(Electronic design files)
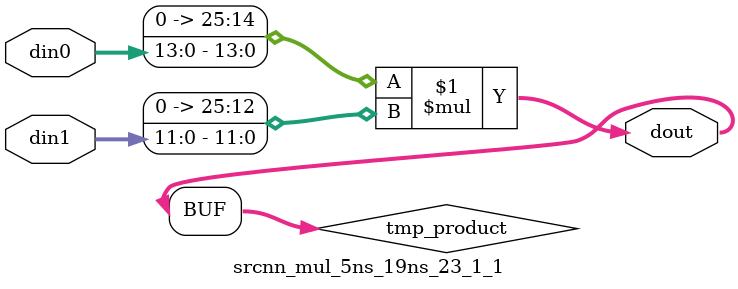
<source format=v>

`timescale 1 ns / 1 ps

  module srcnn_mul_5ns_19ns_23_1_1(din0, din1, dout);
parameter ID = 1;
parameter NUM_STAGE = 0;
parameter din0_WIDTH = 14;
parameter din1_WIDTH = 12;
parameter dout_WIDTH = 26;

input [din0_WIDTH - 1 : 0] din0; 
input [din1_WIDTH - 1 : 0] din1; 
output [dout_WIDTH - 1 : 0] dout;

wire signed [dout_WIDTH - 1 : 0] tmp_product;










assign tmp_product = $signed({1'b0, din0}) * $signed({1'b0, din1});











assign dout = tmp_product;







endmodule

</source>
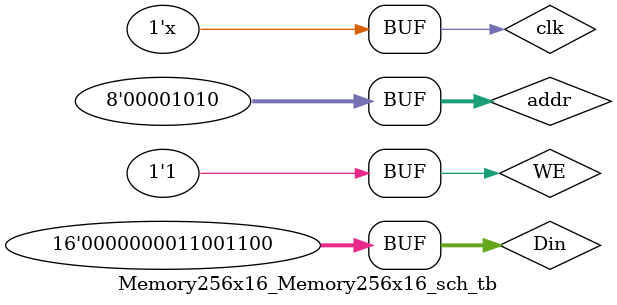
<source format=v>

`timescale 1ns / 1ps

module Memory256x16_Memory256x16_sch_tb();

// Inputs
   reg clk;
   reg [7:0] addr;
   reg [15:0] Din;
   reg WE;

// Output
   wire [15:0] Dout;
// Bidirs
// Instantiate the UUT
   Memory256x16 UUT (
		.clk(clk), 
		.addr(addr), 
		.Din(Din), 
		.WE(WE), 
		.Dout(Dout)
   );
// Initialize Inputs
	
	initial begin
		clk = 0;
		Din = 0;
		WE  = 0;
		addr= 0;
		#10 WE = 1'b1;
		#10 addr=16'h1000;Din=8'hAA;
		#10 addr=16'h0001;Din=8'h00;
		#10 addr=16'h1001;Din=8'hBB;
		#10 addr=16'h0010;Din=8'h11;
		#10 addr=16'h1010;Din=8'hCC;
		#10 addr=16'b1000;
		#10 addr=16'b0001;
		#10 addr=16'b1001;
		#10 addr=16'b0010;
		#10 addr=16'b1010;
	end
	always #5 clk = ~clk;
endmodule

</source>
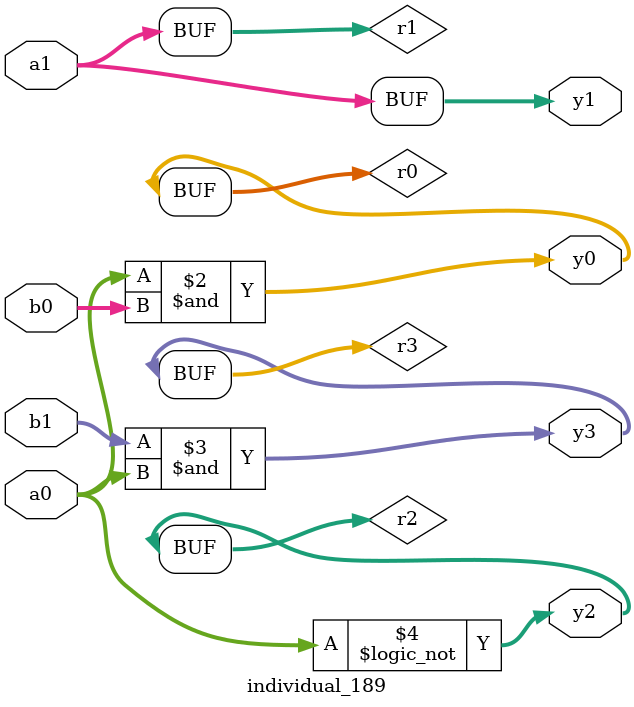
<source format=sv>
module individual_189(input logic [15:0] a1, input logic [15:0] a0, input logic [15:0] b1, input logic [15:0] b0, output logic [15:0] y3, output logic [15:0] y2, output logic [15:0] y1, output logic [15:0] y0);
logic [15:0] r0, r1, r2, r3; 
 always@(*) begin 
	 r0 = a0; r1 = a1; r2 = b0; r3 = b1; 
 	 r0  &=  r2 ;
 	 r3  &=  a0 ;
 	 r2 = ! a0 ;
 	 y3 = r3; y2 = r2; y1 = r1; y0 = r0; 
end
endmodule
</source>
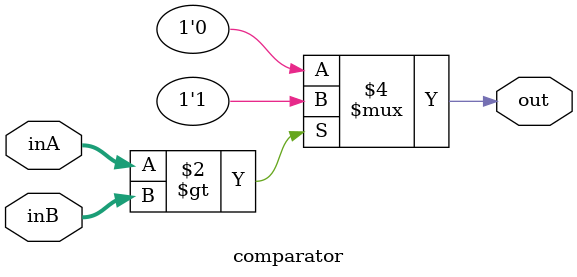
<source format=v>
module comparator (inA, inB, out);
  parameter N = 7;
  input [N:0] inA, inB;
  output reg out;

    always@(inA or inB)
    begin 
      if (inA > inB) 
        out <= 1'b1;
      else
	out <= 1'b0;
    end
endmodule // comparator

</source>
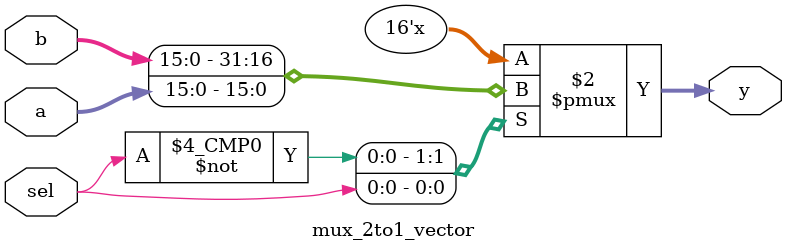
<source format=v>
`timescale 1ns / 1ps


module mux_2to1_vector
#(
    parameter VECTOR_LEN=16
)
(
    input [VECTOR_LEN-1:0] a,
    input [VECTOR_LEN-1:0] b,
    input sel,
    output reg [VECTOR_LEN-1:0] y
    );
    always @ (a,b,sel)
        case(sel)
            1'b0:y=b;
            1'b1:y=a;
        endcase
endmodule

</source>
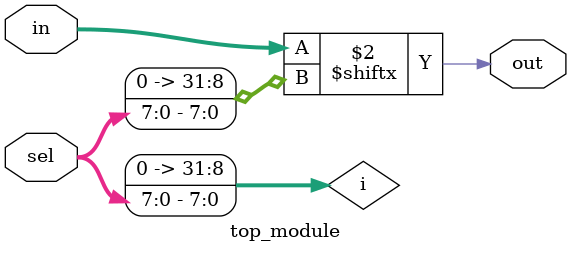
<source format=v>
module top_module(
    input [255:0] in,
    input [7:0] sel,
    output out
);

    integer i;

    always @(*) begin
        i = sel;
        out = in[i];
    end

endmodule
</source>
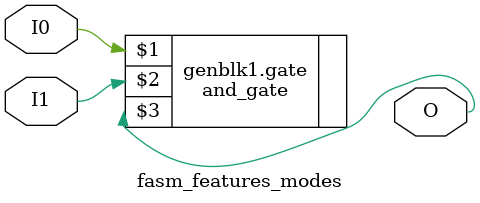
<source format=v>
`include "../common/and_gate.sim.v"
`include "../common/xor_gate.sim.v"

(* FASM_FEATURES = "COMMON_FASM_FEATURES_FOR_ALL_MODES" *)
(* FASM_PREFIX_AND = "TOP_FASM_PREFIX_FOR_AND" *)
(* FASM_PREFIX_XOR = "TOP_FASM_PREFIX_FOR_XOR" *)
(* MODES = "AND; XOR" *)
module fasm_features_modes (
  input  wire I0,
  input  wire I1,
  output wire O
);

parameter MODE = "AND";

generate
    if (MODE == "AND") begin
        (* FASM_PREFIX = "THIS_IS_THE_AND_GATE" *)
        and_gate gate(I0, I1, O);
    end else if (MODE == "XOR") begin
        (* FASM_FEATURES = "THIS_IS_THE_XOR_GATE" *)
        xor_gate gate(I0, I1, O);
    end
endgenerate

endmodule


</source>
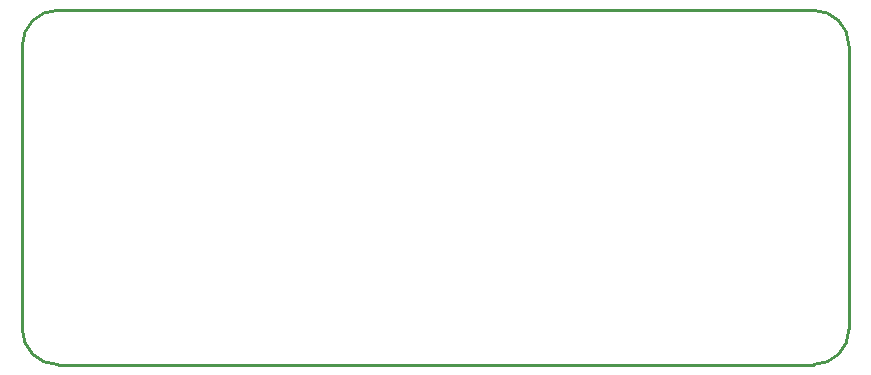
<source format=gko>
G04 Layer: BoardOutlineLayer*
G04 EasyEDA v6.5.20, 2023-08-22 18:50:07*
G04 a67cddfb3fce44daa9051d46cbbcc19f,10*
G04 Gerber Generator version 0.2*
G04 Scale: 100 percent, Rotated: No, Reflected: No *
G04 Dimensions in millimeters *
G04 leading zeros omitted , absolute positions ,4 integer and 5 decimal *
%FSLAX45Y45*%
%MOMM*%

%ADD10C,0.2540*%
D10*
X6699986Y0D02*
G01*
X299999Y0D01*
X0Y299999D02*
G01*
X0Y2699994D01*
X6999986Y2699994D02*
G01*
X6999986Y299999D01*
X299999Y2999994D02*
G01*
X6699986Y2999994D01*
G75*
G01*
X6699987Y2999994D02*
G02*
X6999986Y2699995I0J-299999D01*
G75*
G01*
X6999986Y299999D02*
G02*
X6699987Y0I-299999J0D01*
G75*
G01*
X299999Y0D02*
G02*
X0Y299999I0J299999D01*
G75*
G01*
X0Y2699995D02*
G02*
X299999Y2999994I299999J0D01*

%LPD*%
M02*

</source>
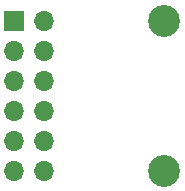
<source format=gbr>
%TF.GenerationSoftware,KiCad,Pcbnew,8.0.6-1.fc39*%
%TF.CreationDate,2024-10-31T14:54:44-07:00*%
%TF.ProjectId,IIS3DWB_eval,49495333-4457-4425-9f65-76616c2e6b69,rev?*%
%TF.SameCoordinates,Original*%
%TF.FileFunction,Soldermask,Bot*%
%TF.FilePolarity,Negative*%
%FSLAX46Y46*%
G04 Gerber Fmt 4.6, Leading zero omitted, Abs format (unit mm)*
G04 Created by KiCad (PCBNEW 8.0.6-1.fc39) date 2024-10-31 14:54:44*
%MOMM*%
%LPD*%
G01*
G04 APERTURE LIST*
%ADD10C,2.700000*%
%ADD11R,1.700000X1.700000*%
%ADD12O,1.700000X1.700000*%
G04 APERTURE END LIST*
D10*
%TO.C,H2*%
X160020000Y-101600000D03*
%TD*%
%TO.C,H1*%
X160020000Y-88900000D03*
%TD*%
D11*
%TO.C,J1*%
X147320000Y-88900000D03*
D12*
X149860000Y-88900000D03*
X147320000Y-91440000D03*
X149860000Y-91440000D03*
X147320000Y-93980000D03*
X149860000Y-93980000D03*
X147320000Y-96520000D03*
X149860000Y-96520000D03*
X147320000Y-99060000D03*
X149860000Y-99060000D03*
X147320000Y-101600000D03*
X149860000Y-101600000D03*
%TD*%
M02*

</source>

What the task asks: For each line above that contains the word "Gerber", give the line as it is written.

Written response:
G04 Gerber Generator version 0.2*
G04 Gerber Fmt 4.6, Leading zero omitted, Abs format (unit mm)*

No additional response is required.